From the Usenix (https://www.usenix.org/legacy/publications/library/proceedin...) abstract:
> We created a network monitoring system, Peep, that replaces visual monitoring with a sonic `ecology' of natural sounds, where each kind of sound represents a specific kind of network event. This system combines network state information from multiple data sources, by mixing audio signals into a single audio stream in real time. Using Peep, one can easily detect common network problems such as high load, excessive traffic, and email spam, by comparing sounds being played with those of a normally functioning network.
The SourceForge page is still up: https://sourceforge.net/projects/peep/
This isn't as aesthetic as say, the LiveWire[2] mention in the comments. But it's readily available on almost all systems, and is a very flexible ambient indicator.

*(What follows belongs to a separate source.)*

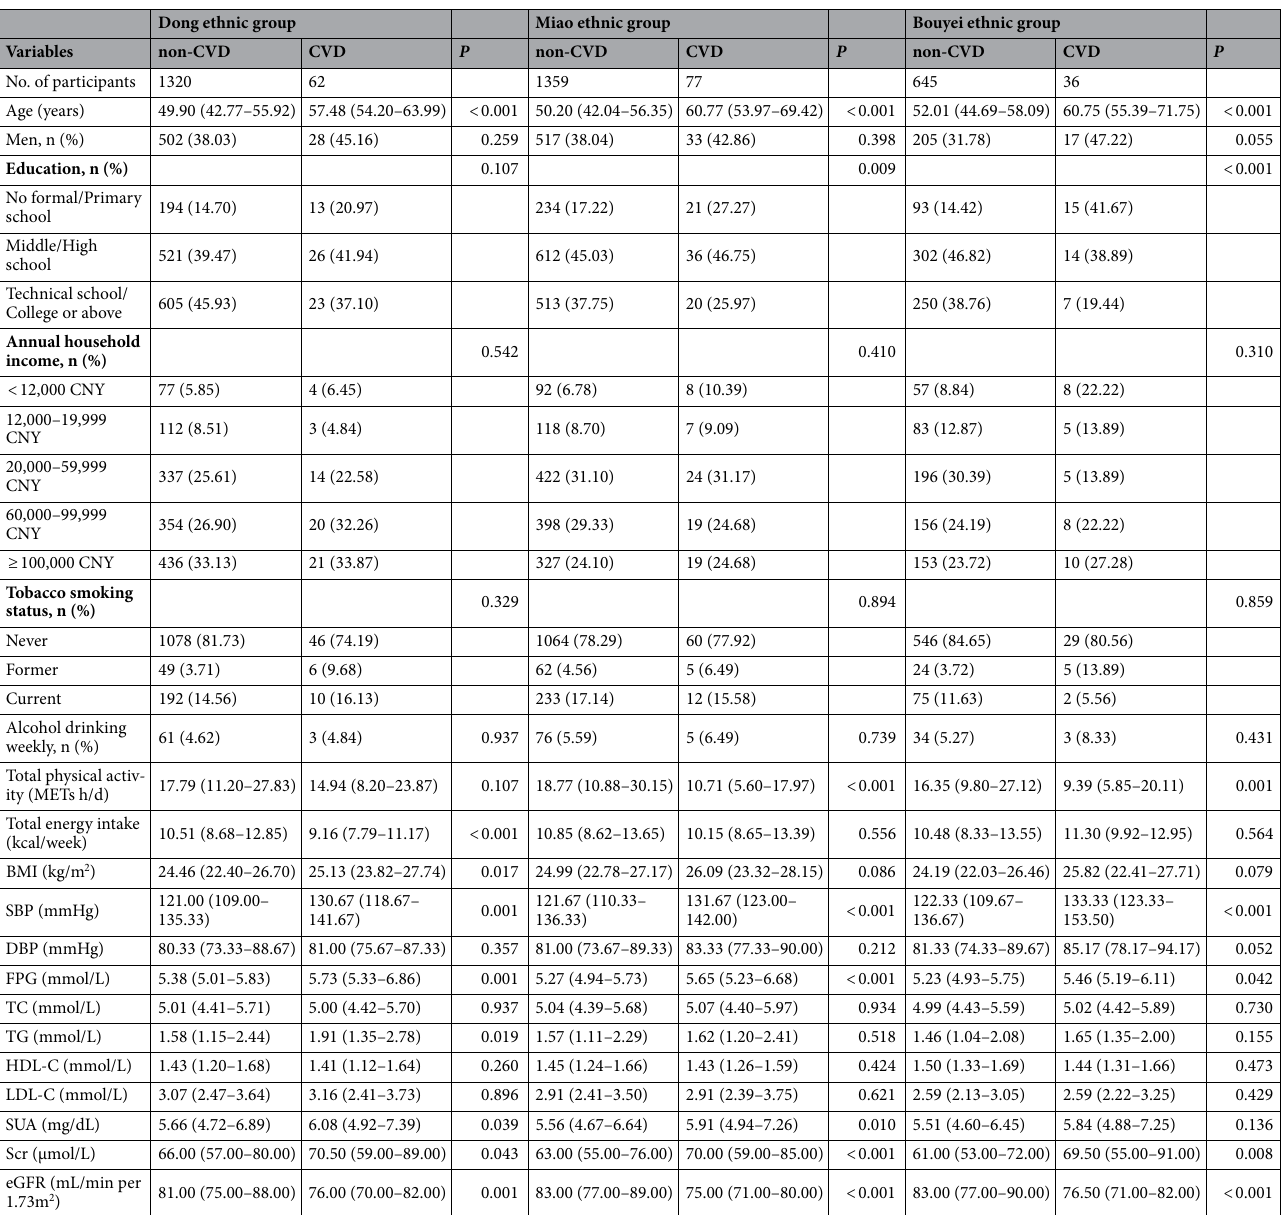
Table 2. Basic characteristics of the Dong, Miao, and Bouyei ethnic groups by cardiovascular disease status in urban areas. BMI body mass index; CNY Chinese Yuan; CVD cardiovascular disease; DBP diastolic blood pressure; eGFR estimated glomerular filtration rate; FPG fasting plasma glucose; HDL-C high-density lipoprotein-cholesterol; LDL-C low-density lipoprotein-cholesterol; METs h/d metabolic equivalent tasks hours/day; SBP systolic blood pressure; Scr Serum creatinine; SUA serum uric acid; TC total cholesterol; TG triglycerides. Data are presented as number (percentage) for categorical variables and median (interquartile range) for continuous variables. P comparing non-CVD and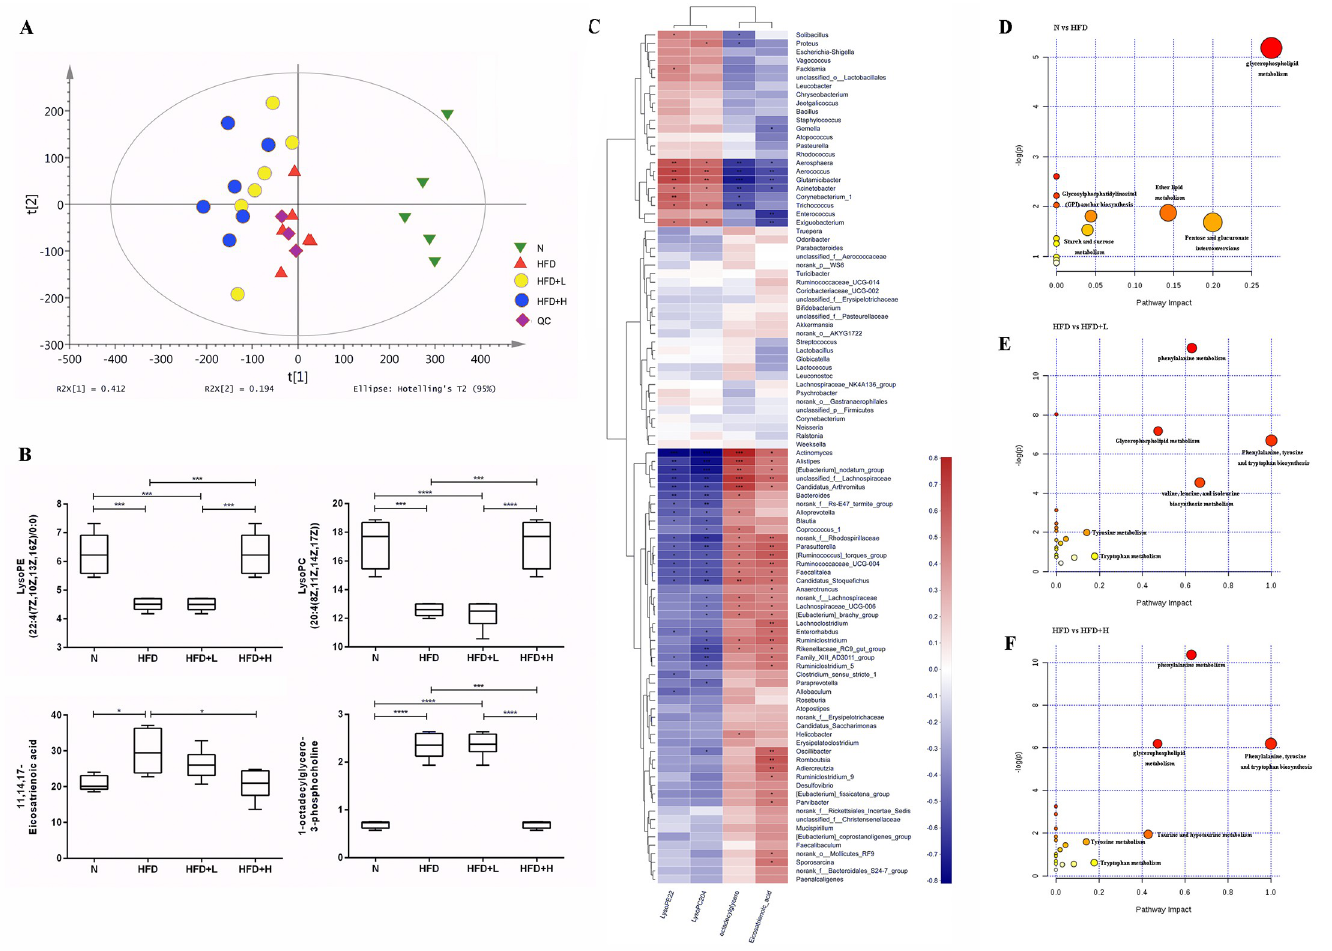
Fig 5. Pronounced metabolomic shift in response to hyperlipidemia and YNKB treatment. (A) PCA analysis of serum metabolites; (B) Four metabolites with differential abundance between the normal and HFD groups, restored by YNKB administration; (C) Spearman’s correlation between the identified four metabolites and microbiota at the genus level. The color of the squares represents the R-value of Spearman’s correlation. The pathway set enrichment analyses were performed using Metabolanalyst (www.metabolanalyst.ca) to elucidate the metabolic pathways affected by metabolite distinctions between the normal, HFD, and YNKB treatment groups; (D) The analysis between the N and HFD groups; (E) The analysis between the HFD and HFD+L groups; (F) The analysis between the HFD and HFD+H groups. � p < 0.05, �� p < 0.01, ��� p < 0.001.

There's a lot of really really fun good stuff in the comments here. Ambient is good, but to me, I want computing that exposes the causal relationships of what is happening as it's processing, as it's running. "This button was clicked so I'm trying to change the screen brightness now." All of the entities of computing, the data, these user events, should be reified, should be made into a logged sequence of what is happening. From that basis, we can all be free to explore computing, and to- EventSourcing style- extend the graph of computing as we might see fit.